Impeachment exists because the Founders feared a president like Trump — corrupt, contemptuous of the Constitution, obstructing justice, dishonest in everything, abusive of his power, and infecting domestic politics with the influence of foreign powers. If we do not use it in this case, we will be betraying them.
That’s just part II of Sullivan’s usual 3-part weekly blog. Part I is a very solid coverage of our unseemly and harmful haste to help teens with rapid-onset gender dysphoria, likely the result of faddish “social contagion,” to take irrevocable hormonal and surgical “transition” steps to which they cannot give meaningful consent. (Sullivan is more circumspect than I, referring to the preceding conclusions of mine as possibilities or suggestions.)

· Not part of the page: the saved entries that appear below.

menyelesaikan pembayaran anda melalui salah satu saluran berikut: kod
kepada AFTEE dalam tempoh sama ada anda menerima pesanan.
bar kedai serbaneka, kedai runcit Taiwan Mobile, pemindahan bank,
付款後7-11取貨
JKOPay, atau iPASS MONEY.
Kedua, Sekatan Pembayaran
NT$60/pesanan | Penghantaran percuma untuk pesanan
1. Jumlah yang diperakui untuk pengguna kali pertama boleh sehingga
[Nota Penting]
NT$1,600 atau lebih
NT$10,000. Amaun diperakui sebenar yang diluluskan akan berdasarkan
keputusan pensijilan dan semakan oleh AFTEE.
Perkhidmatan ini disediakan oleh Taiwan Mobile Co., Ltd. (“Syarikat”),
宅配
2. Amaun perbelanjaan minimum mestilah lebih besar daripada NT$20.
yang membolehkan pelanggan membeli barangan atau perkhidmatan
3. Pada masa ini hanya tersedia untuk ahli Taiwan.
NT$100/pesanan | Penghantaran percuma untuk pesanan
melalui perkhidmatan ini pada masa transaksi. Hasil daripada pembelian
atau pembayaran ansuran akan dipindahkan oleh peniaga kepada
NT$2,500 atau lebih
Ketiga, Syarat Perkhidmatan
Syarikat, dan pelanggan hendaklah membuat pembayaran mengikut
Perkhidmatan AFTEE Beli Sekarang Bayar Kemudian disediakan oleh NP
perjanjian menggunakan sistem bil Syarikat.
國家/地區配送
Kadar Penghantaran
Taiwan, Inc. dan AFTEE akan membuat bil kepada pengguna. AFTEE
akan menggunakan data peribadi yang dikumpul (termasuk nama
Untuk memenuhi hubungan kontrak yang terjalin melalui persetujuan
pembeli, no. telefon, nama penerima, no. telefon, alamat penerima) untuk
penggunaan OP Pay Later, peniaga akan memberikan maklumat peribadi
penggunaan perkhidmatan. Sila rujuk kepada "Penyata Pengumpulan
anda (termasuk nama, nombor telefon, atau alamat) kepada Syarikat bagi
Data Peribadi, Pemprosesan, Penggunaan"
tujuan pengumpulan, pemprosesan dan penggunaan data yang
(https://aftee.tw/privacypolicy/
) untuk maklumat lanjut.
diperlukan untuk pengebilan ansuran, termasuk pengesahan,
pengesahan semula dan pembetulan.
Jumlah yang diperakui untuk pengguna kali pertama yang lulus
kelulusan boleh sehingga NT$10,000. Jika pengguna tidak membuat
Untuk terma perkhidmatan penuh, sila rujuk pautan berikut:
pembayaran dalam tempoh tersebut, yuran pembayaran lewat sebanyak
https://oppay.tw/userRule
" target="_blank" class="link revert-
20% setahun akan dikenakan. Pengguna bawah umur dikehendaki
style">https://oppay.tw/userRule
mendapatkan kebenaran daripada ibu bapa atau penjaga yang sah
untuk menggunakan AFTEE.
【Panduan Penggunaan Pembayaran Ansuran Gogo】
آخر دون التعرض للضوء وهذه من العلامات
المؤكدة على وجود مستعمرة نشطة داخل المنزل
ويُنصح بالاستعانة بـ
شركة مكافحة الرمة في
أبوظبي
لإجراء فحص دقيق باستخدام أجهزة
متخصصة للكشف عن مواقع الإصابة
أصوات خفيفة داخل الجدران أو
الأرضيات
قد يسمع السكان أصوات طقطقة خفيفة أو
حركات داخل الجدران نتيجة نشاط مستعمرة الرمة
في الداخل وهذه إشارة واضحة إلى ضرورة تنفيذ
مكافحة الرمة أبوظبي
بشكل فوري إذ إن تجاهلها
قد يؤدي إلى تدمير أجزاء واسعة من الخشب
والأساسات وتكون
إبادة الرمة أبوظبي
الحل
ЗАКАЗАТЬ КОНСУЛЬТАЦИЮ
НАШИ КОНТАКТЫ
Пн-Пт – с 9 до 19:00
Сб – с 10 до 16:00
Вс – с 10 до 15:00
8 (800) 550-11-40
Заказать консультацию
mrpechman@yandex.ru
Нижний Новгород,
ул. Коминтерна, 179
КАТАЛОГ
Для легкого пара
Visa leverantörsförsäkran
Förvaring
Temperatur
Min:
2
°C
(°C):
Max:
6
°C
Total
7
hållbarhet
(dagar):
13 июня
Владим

That’s one of the great crimes of our day, and I look forward to mercenary physicians sitting in the dock in the lawsuits that should, and if it please God, will, so day give some approximate justice to the human guinea pigs who suffer from others’ hubris.
Part III riff’s off of President Obama’s recent, and well-covered, remarks on call-out culture, with a surprise anecdote about the kindness of one of today’s stock villains.